There are two types of diabetes mellitus (DM). Type 1, also known as insulin-dependent DM, occurs when the body destroys insulin secreting cells that are found in the pancreas. We rarely see this type in cats, but it is very common in dogs. Type 2, non-insulin dependent DM, occurs when insulin is still being made by the pancreas but not enough is being excreted. 80% of cats with DM have type 2. Obese cats are 4 times more likely to develop diabetes.
The main function of insulin is to promote storage of glucose in the body into its energy form, glycogen. It also allows amino acids to be stored as protein, and fatty acids to be stored as fat. In DM, storage does not occur and the kidneys are then unable to deal with the extra glucose in the body and it is excreted into the urine. The extra glucose in the urine causes an excessive amount of urination, followed by an excessive amount of drinking. Since there is a decreased amount of protein being made, animals with diabetes tend to lose weight and muscle mass. Therefore, early signs of DM that you may notice in your cats are: an increase in the amount and frequency they need to go out to urinate, an increase in the amount they want to eat, and weight loss. Other signs to watch for are lethargy, a poor hair coat, dehydration (despite the increase in drinking), and hind limb weakness.
We diagnose diabetes with a blood test to check for an elevated glucose level. Sometimes, when cats are stressed (especially after a car ride to the vet!), the glucose can look artificially elevated on the bloodwork. If a cat’s blood glucose level reads in this zone, we send the cat’s blood to an external laboratory to check another level called fructosamine. Fructosamine levels can accurately predict what the glucose level has been in the cat over the past two weeks. It removes the guesswork and will rule in or rule out diabetes.
Cats who are diagnosed with DM often have other diseases at the same time. The most common is a urinary tract infection. Often times, after your cat is diagnosed with DM, we will culture the urine sample to check for bacteria. Pancreatitis (inflammation of the pancreas- an organ near the liver) can also be seen with diabetes because insulin is produced in cells within the pancreas.

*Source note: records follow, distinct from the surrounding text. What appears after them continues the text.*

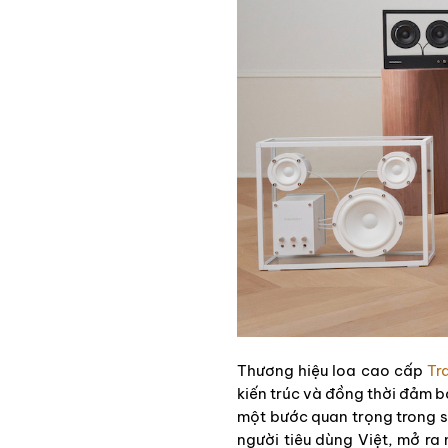
Thương hiệu loa cao cấp
Tr
kiến trúc và đồng thời đảm b
một bước quan trọng trong s
người tiêu dùng Việt, mở r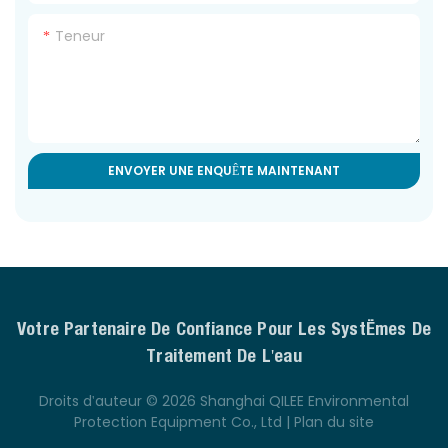
Teneur
ENVOYER UNE ENQUÊTE MAINTENANT
Votre Partenaire De Confiance Pour Les Systèmes De
Traitement De L'eau
Droits d'auteur © 2026 Shanghai QILEE Environmental
Protection Equipment Co., Ltd |
Plan du site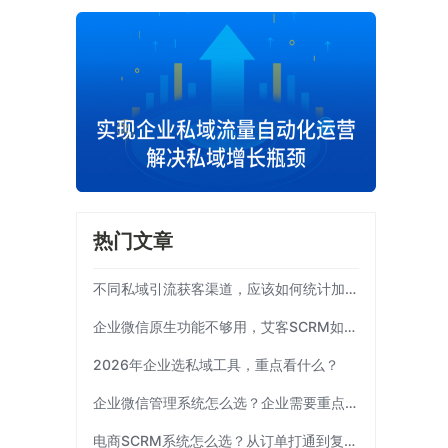
热门文章
不同私域引流获客渠道，应该如何统计加粉效果？
企业微信原生功能不够用，艾客SCRM如何补齐运营链路？
2026年企业选私域工具，重点看什么？
企业微信管理系统怎么选？企业需要重点考察这7项能力|艾客SCRM
电商SCRM系统怎么选？从订单打通到复购运营 | 艾客SCRM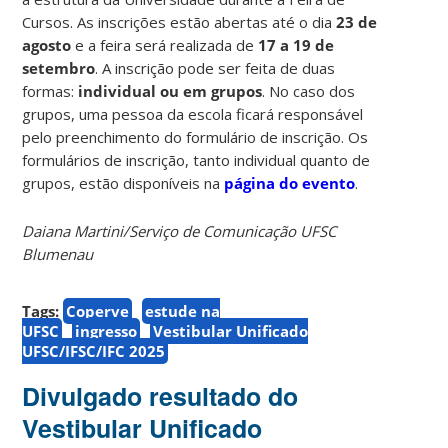
Cursos. As inscrições estão abertas até o dia
23 de
agosto
e a feira será realizada de
17 a 19 de
setembro
. A inscrição pode ser feita de duas
formas:
individual ou em grupos
. No caso dos
grupos, uma pessoa da escola ficará responsável
pelo preenchimento do formulário de inscrição. Os
formulários de inscrição, tanto individual quanto de
grupos, estão disponíveis na
página do evento
.
Daiana Martini/Serviço de Comunicação UFSC
Blumenau
Tags:
Coperve
estude na
UFSC
ingresso
Vestibular Unificado
UFSC/IFSC/IFC 2025
Divulgado resultado do
Vestibular Unificado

The main goal in treating diabetes is to resolve the clinical signs that the cat is showing, and to normalize the glucose level. We treat DM with insulin, which is injected with a very small needle under the cat’s skin. Usually these injections are needed every 12 to 24 hours. In cats (unlike in dogs), diabetes can go into remission after 1-4 months of insulin therapy. In addition to insulin, with weight loss and a diet change, we can also achieve remission, when the cat’s symptoms resolve completely. A high protein and low carbohydrate diet is needed in cats with DM. Higher protein levels will prevent muscle mass loss and will increase the metabolic rate of the cat. Low carbohydrate diets will decrease the insulin demand on tissues. Canned foods are lower in carbs than dry diets, and are often recommended in cats with DM.

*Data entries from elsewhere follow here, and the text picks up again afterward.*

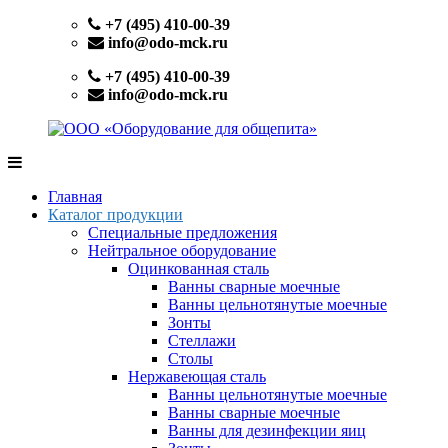
Перейти
+7 (495) 410-00-39
к
info@odo-mck.ru
содержимому
+7 (495) 410-00-39
info@odo-mck.ru
ООО
Изготовление
«Оборудование
нейтрального
Главная
для
оборудования.
Каталог продукции
общепита»
Поставки
Специальные предложения
теплового,
Нейтральное оборудование
холодильного,
Оцинкованная сталь
электромеханического
Ванны сварные моечные
оборудования.
Ванны цельнотянутые моечные
Поставки
Зонты
посуды
Стеллажи
и
Столы
инвентаря.
Нержавеющая сталь
Поставки
Ванны цельнотянутые моечные
запасных
Ванны сварные моечные
частей.
Ванны для дезинфекции яиц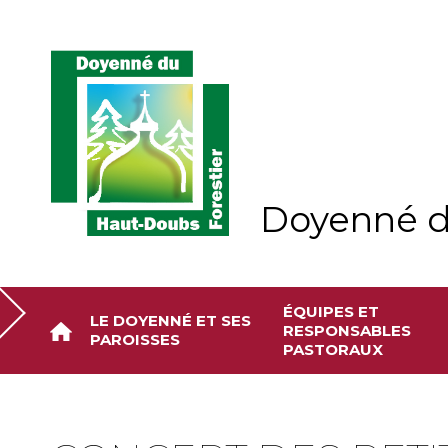
Aller
Outils
au
personnels
contenu.
|
Aller
à
la
navigation
Doyenné d
ÉQUIPES ET
LE DOYENNÉ ET SES
RESPONSABLES
PAROISSES
PASTORAUX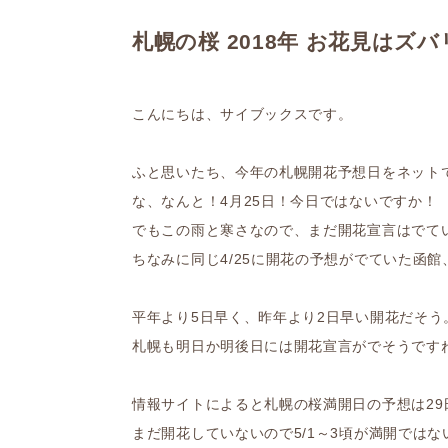
札幌の桜 2018年 お花見はズ
こんにちは、サイブックスです。
ふと思いたち、今年の札幌開花予想日をネット
な、なんと！4月25日！今日ではないですか！
でもこの雨と寒さなので、まだ開花宣言はでて
ちなみに同じ4/25に開花の予想がでていた函
平年より5日早く、昨年より2日早い開花だそう
札幌も明日か明後日には開花宣言がでそうです
情報サイトによると札幌の桜満開日の予想は29
まだ開花していないので5/1～3頃が満開では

After we diagnose your cat with diabetes, we may need to do several “glucose curves” during the first few months after diagnosis. This involves leaving your cat in the clinic for about 12 hours. We check the cat’s glucose level every 2 hours so that we can see how high and how low the glucose level goes in a day. Depending on the results, we may change the dose of insulin you are giving and recheck the curve in one week. Once we find an appropriate level of insulin to dose with, we recommend doing a glucose curve every few months, or you can be taught to check your cat’s glucose levels at home.
As mentioned above, cats with diabetes can go into remission. Things to watch for at home are a change in behavior or severe lethargy, a decreased willingness to play, or weight loss/gain. These changes happen because the glucose level remains too low when insulin is given and is no longer required. The cats may stay in remission as long as they are maintained on their special diet. Occasionally, a cat may come out of remission and insulin injections are once again required. Rarely, we may not be able to control your cat’s diabetes easily with insulin injections. Additional testing and treatments may be needed in those cases.